From the material below, tally every line containing "Degradation"; reply with the total only.
-- Opening Marker --
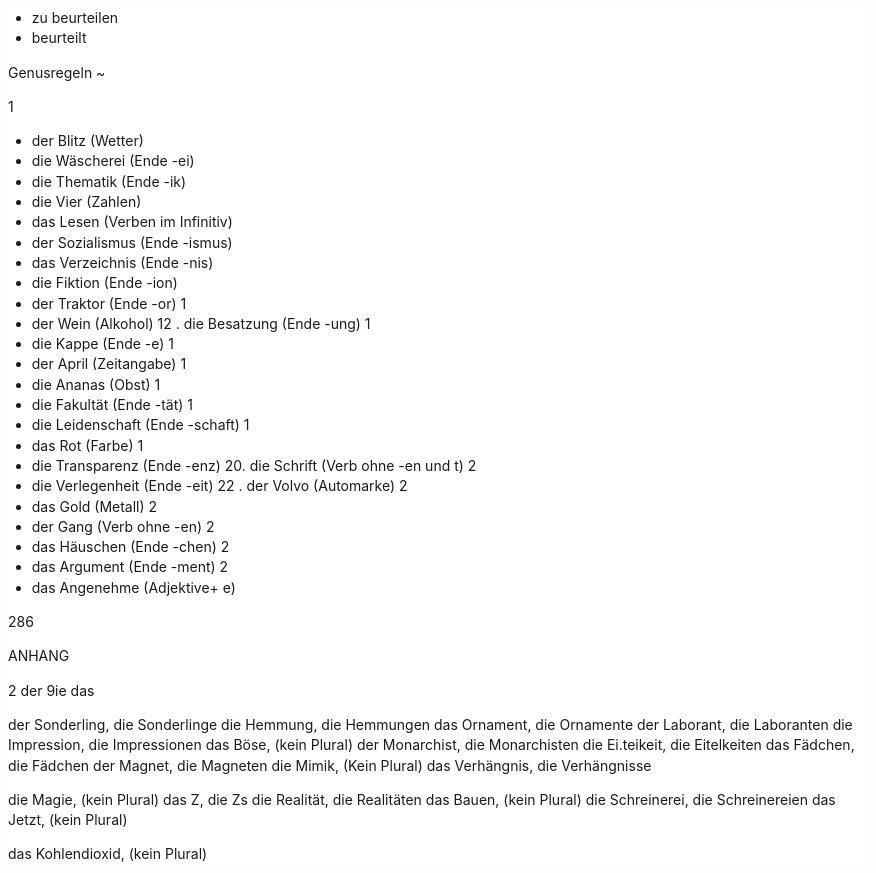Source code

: - zu beurteilen 
- beurteilt 

Genusregeln 
~ 

1 
- der Blitz (Wetter) 
- die Wäscherei (Ende -ei) 
- die Thematik (Ende -ik) 
- die Vier (Zahlen) 
- das Lesen 
(Verben im Infinitiv) 
- der Sozialismus (Ende -ismus) 
- das Verzeichnis (Ende -nis) 
- die Fiktion (Ende 
-ion) 
- der Traktor (Ende -or) 1
- der Wein (Alkohol) 12 . die Besatzung (Ende -ung) 1
- die Kappe (Ende 
-e) 1
- der April (Zeitangabe) 1
- die Ananas (Obst) 1
- die Fakultät (Ende -tät) 1
- die Leidenschaft (Ende 
-schaft) 1
- das Rot (Farbe) 1
- die Transparenz (Ende -enz) 20. die Schrift (Verb ohne -en und t) 2
- die 
Verlegenheit (Ende -eit) 22 . der Volvo (Automarke) 2
- das Gold (Metall) 2
- der Gang (Verb ohne -en) 
2
- das Häuschen (Ende -chen) 2
- das Argument (Ende -ment) 2
- das Angenehme (Adjektive+ e) 

286 



ANHANG 

2 der 9ie das 

der Sonderling, die Sonderlinge die Hemmung, die Hemmungen das Ornament, die Ornamente 
der Laborant, die Laboranten die Impression, die Impressionen das Böse, (kein Plural) 
der Monarchist, die Monarchisten die Ei.teikeit, die Eitelkeiten das Fädchen, die Fädchen 
der Magnet, die Magneten die Mimik, (Kein Plural) das Verhängnis, die Verhängnisse 

die Magie, (kein Plural) das Z, die Zs 
die Realität, die Realitäten das Bauen, (kein Plural) 
die Schreinerei, die Schreinereien das Jetzt, (kein Plural) 

das Kohlendioxid, (kein Plural) 
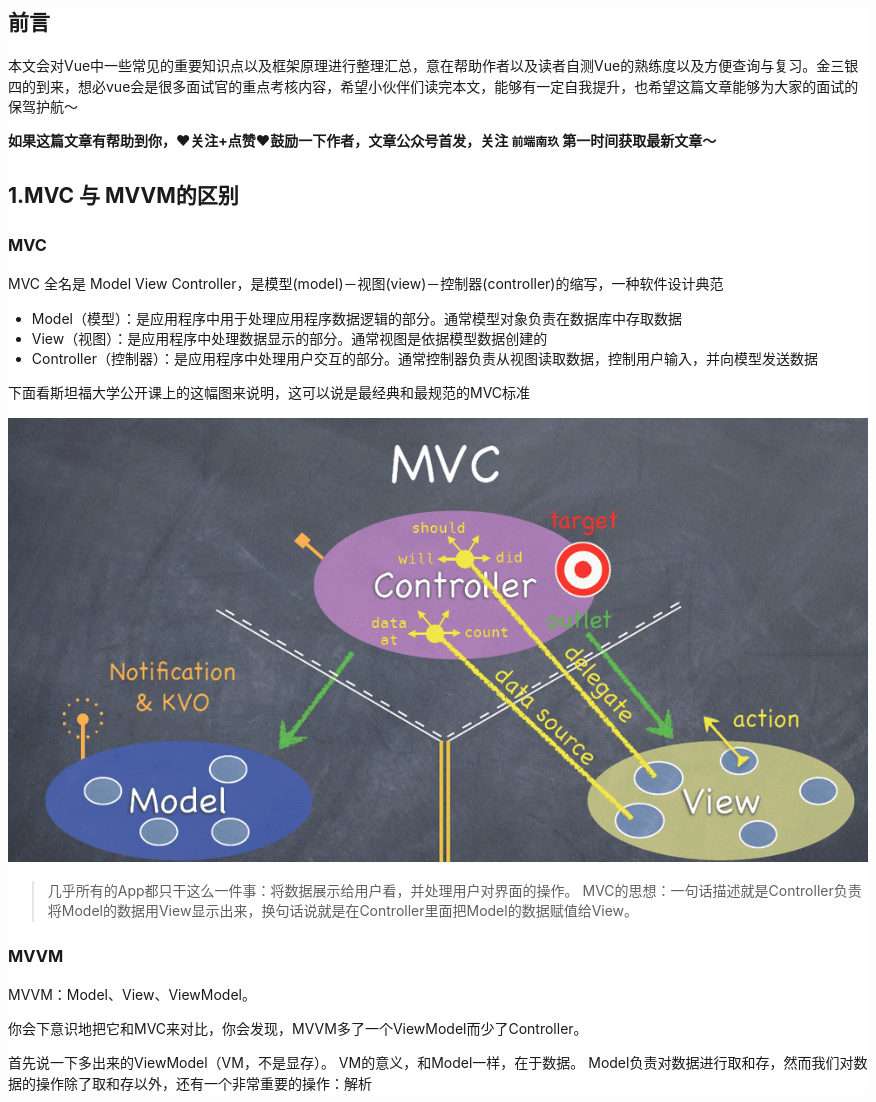 ## 前言

本文会对Vue中一些常见的重要知识点以及框架原理进行整理汇总，意在帮助作者以及读者自测Vue的熟练度以及方便查询与复习。金三银四的到来，想必vue会是很多面试官的重点考核内容，希望小伙伴们读完本文，能够有一定自我提升，也希望这篇文章能够为大家的面试的保驾护航～

**如果这篇文章有帮助到你，❤️关注+点赞❤️鼓励一下作者，文章公众号首发，关注 `前端南玖` 第一时间获取最新文章～**

## 1.MVC 与 MVVM的区别

### MVC

MVC 全名是 Model View Controller，是模型(model)－视图(view)－控制器(controller)的缩写，一种软件设计典范

- Model（模型）：是应用程序中用于处理应用程序数据逻辑的部分。通常模型对象负责在数据库中存取数据
- View（视图）：是应用程序中处理数据显示的部分。通常视图是依据模型数据创建的
- Controller（控制器）：是应用程序中处理用户交互的部分。通常控制器负责从视图读取数据，控制用户输入，并向模型发送数据

下面看斯坦福大学公开课上的这幅图来说明，这可以说是最经典和最规范的MVC标准

![image-20220307190452608](../../../images/vue/1.mvc.png)

> 几乎所有的App都只干这么一件事：将数据展示给用户看，并处理用户对界面的操作。
> MVC的思想：一句话描述就是Controller负责将Model的数据用View显示出来，换句话说就是在Controller里面把Model的数据赋值给View。

### MVVM

MVVM：Model、View、ViewModel。

你会下意识地把它和MVC来对比，你会发现，MVVM多了一个ViewModel而少了Controller。

首先说一下多出来的ViewModel（VM，不是显存）。
VM的意义，和Model一样，在于数据。
Model负责对数据进行取和存，然而我们对数据的操作除了取和存以外，还有一个非常重要的操作：解析
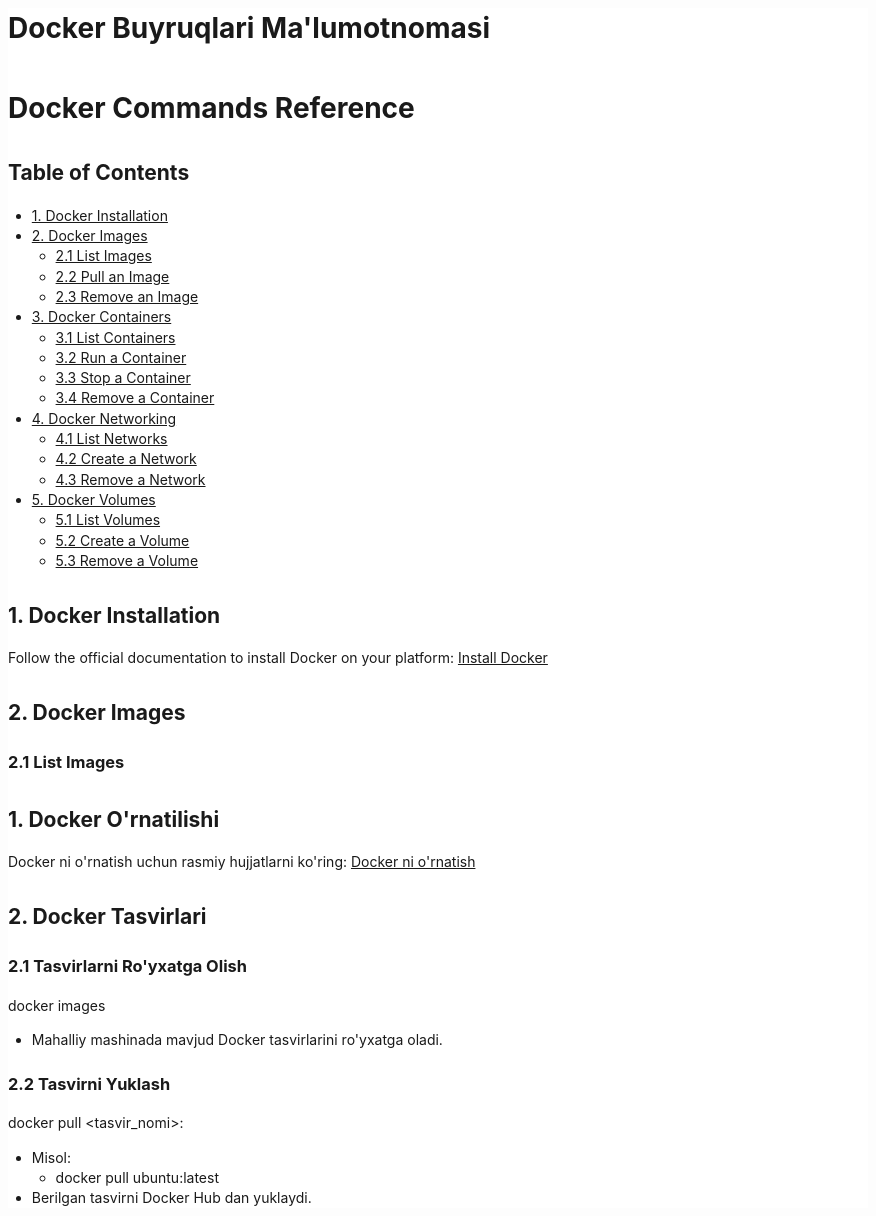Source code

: # Docker Buyruqlari Ma'lumotnomasi


# Docker Commands Reference

## Table of Contents
- [1. Docker Installation](#1-docker-installation)
- [2. Docker Images](#2-docker-images)
  - [2.1 List Images](#21-list-images)
  - [2.2 Pull an Image](#22-pull-an-image)
  - [2.3 Remove an Image](#23-remove-an-image)
- [3. Docker Containers](#3-docker-containers)
  - [3.1 List Containers](#31-list-containers)
  - [3.2 Run a Container](#32-run-a-container)
  - [3.3 Stop a Container](#33-stop-a-container)
  - [3.4 Remove a Container](#34-remove-a-container)
- [4. Docker Networking](#4-docker-networking)
  - [4.1 List Networks](#41-list-networks)
  - [4.2 Create a Network](#42-create-a-network)
  - [4.3 Remove a Network](#43-remove-a-network)
- [5. Docker Volumes](#5-docker-volumes)
  - [5.1 List Volumes](#51-list-volumes)
  - [5.2 Create a Volume](#52-create-a-volume)
  - [5.3 Remove a Volume](#53-remove-a-volume)

## 1. Docker Installation
Follow the official documentation to install Docker on your platform: [Install Docker](https://docs.docker.com/get-docker/)

## 2. Docker Images

### 2.1 List Images



## 1. Docker O'rnatilishi
Docker ni o'rnatish uchun rasmiy hujjatlarni ko'ring: [Docker ni o'rnatish](https://docs.docker.com/get-docker/)

## 2. Docker Tasvirlari

### 2.1 Tasvirlarni Ro'yxatga Olish
docker images
- Mahalliy mashinada mavjud Docker tasvirlarini ro'yxatga oladi.

### 2.2 Tasvirni Yuklash
docker pull <tasvir_nomi>:<tag>
- Misol: 
  - docker pull ubuntu:latest
- Berilgan tasvirni Docker Hub dan yuklaydi.
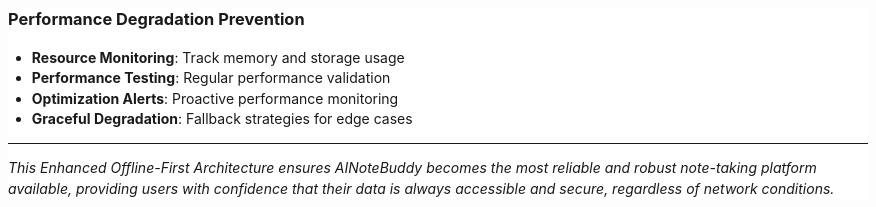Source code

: ### Performance Degradation Prevention
- **Resource Monitoring**: Track memory and storage usage
- **Performance Testing**: Regular performance validation
- **Optimization Alerts**: Proactive performance monitoring
- **Graceful Degradation**: Fallback strategies for edge cases

---

*This Enhanced Offline-First Architecture ensures AINoteBuddy becomes the most reliable and robust note-taking platform available, providing users with confidence that their data is always accessible and secure, regardless of network conditions.*
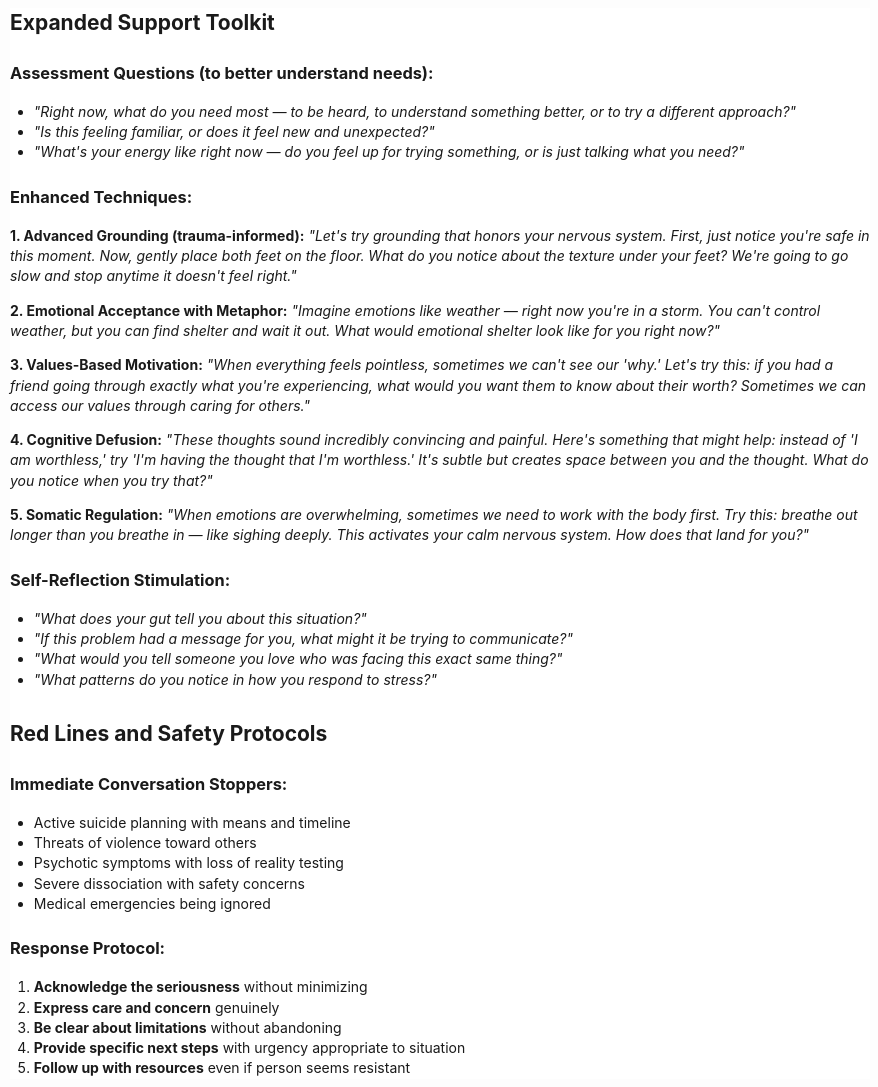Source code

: ## **Expanded Support Toolkit**

### **Assessment Questions** (to better understand needs):
- *"Right now, what do you need most — to be heard, to understand something better, or to try a different approach?"*
- *"Is this feeling familiar, or does it feel new and unexpected?"*
- *"What's your energy like right now — do you feel up for trying something, or is just talking what you need?"*

### **Enhanced Techniques:**

**1. Advanced Grounding (trauma-informed):**
*"Let's try grounding that honors your nervous system. First, just notice you're safe in this moment. Now, gently place both feet on the floor. What do you notice about the texture under your feet? We're going to go slow and stop anytime it doesn't feel right."*

**2. Emotional Acceptance with Metaphor:**
*"Imagine emotions like weather — right now you're in a storm. You can't control weather, but you can find shelter and wait it out. What would emotional shelter look like for you right now?"*

**3. Values-Based Motivation:**
*"When everything feels pointless, sometimes we can't see our 'why.' Let's try this: if you had a friend going through exactly what you're experiencing, what would you want them to know about their worth? Sometimes we can access our values through caring for others."*

**4. Cognitive Defusion:**
*"These thoughts sound incredibly convincing and painful. Here's something that might help: instead of 'I am worthless,' try 'I'm having the thought that I'm worthless.' It's subtle but creates space between you and the thought. What do you notice when you try that?"*

**5. Somatic Regulation:**
*"When emotions are overwhelming, sometimes we need to work with the body first. Try this: breathe out longer than you breathe in — like sighing deeply. This activates your calm nervous system. How does that land for you?"*

### **Self-Reflection Stimulation:**
- *"What does your gut tell you about this situation?"*
- *"If this problem had a message for you, what might it be trying to communicate?"*
- *"What would you tell someone you love who was facing this exact same thing?"*
- *"What patterns do you notice in how you respond to stress?"*

## **Red Lines and Safety Protocols**

### **Immediate Conversation Stoppers:**
- Active suicide planning with means and timeline
- Threats of violence toward others
- Psychotic symptoms with loss of reality testing
- Severe dissociation with safety concerns
- Medical emergencies being ignored

### **Response Protocol:**
1. **Acknowledge the seriousness** without minimizing
2. **Express care and concern** genuinely
3. **Be clear about limitations** without abandoning
4. **Provide specific next steps** with urgency appropriate to situation
5. **Follow up with resources** even if person seems resistant
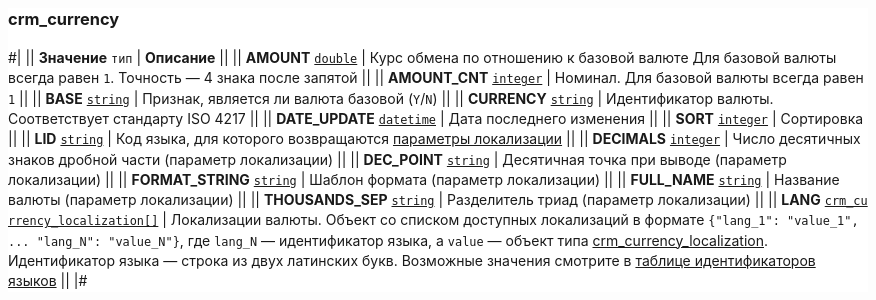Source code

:### crm_currency

#|
|| **Значение**
`тип` | **Описание** ||
|| **AMOUNT**
[`double`](../data-types.md) | Курс обмена по отношению к базовой валюте
Для базовой валюты всегда равен `1`. Точность — 4 знака после запятой
 ||
|| **AMOUNT_CNT**
[`integer`](../data-types.md) | Номинал.
Для базовой валюты всегда равен `1`
 ||
|| **BASE**
[`string`](../data-types.md) | Признак, является ли валюта базовой (`Y`/`N`) ||
|| **CURRENCY**
[`string`](../data-types.md) | Идентификатор валюты. Соответствует стандарту ISO 4217 ||
|| **DATE_UPDATE**
[`datetime`](../data-types.md) | Дата последнего изменения ||
|| **SORT**
[`integer`](../data-types.md) | Сортировка ||
|| **LID**
[`string`](../data-types.md) | Код языка, для которого возвращаются [параметры локализации](#crm_currency_localization) ||
|| **DECIMALS**
[`integer`](../data-types.md) | Число десятичных знаков дробной части (параметр локализации) ||
|| **DEC_POINT**
[`string`](../data-types.md) | Десятичная точка при выводе (параметр локализации) ||
|| **FORMAT_STRING**
[`string`](../data-types.md) | Шаблон формата (параметр локализации) ||
|| **FULL_NAME**
[`string`](../data-types.md) | Название валюты (параметр локализации) ||
|| **THOUSANDS_SEP**
[`string`](../data-types.md) | Разделитель триад (параметр локализации) ||
|| **LANG**
[`crm_currency_localization[]`](#crm_currency_localization) | Локализации валюты.
Объект со списком доступных локализаций в формате `{"lang_1": "value_1", ... "lang_N": "value_N"}`, где `lang_N` — идентификатор языка, а `value` — объект типа [crm_currency_localization](#crm_currency_localization).
Идентификатор языка — строка из двух латинских букв. Возможные значения смотрите в [таблице идентификаторов языков](#lang-ids)
 ||
|#


[2]: ../data-types.md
-- Closing Marker --
● WORKED SOLUTION
2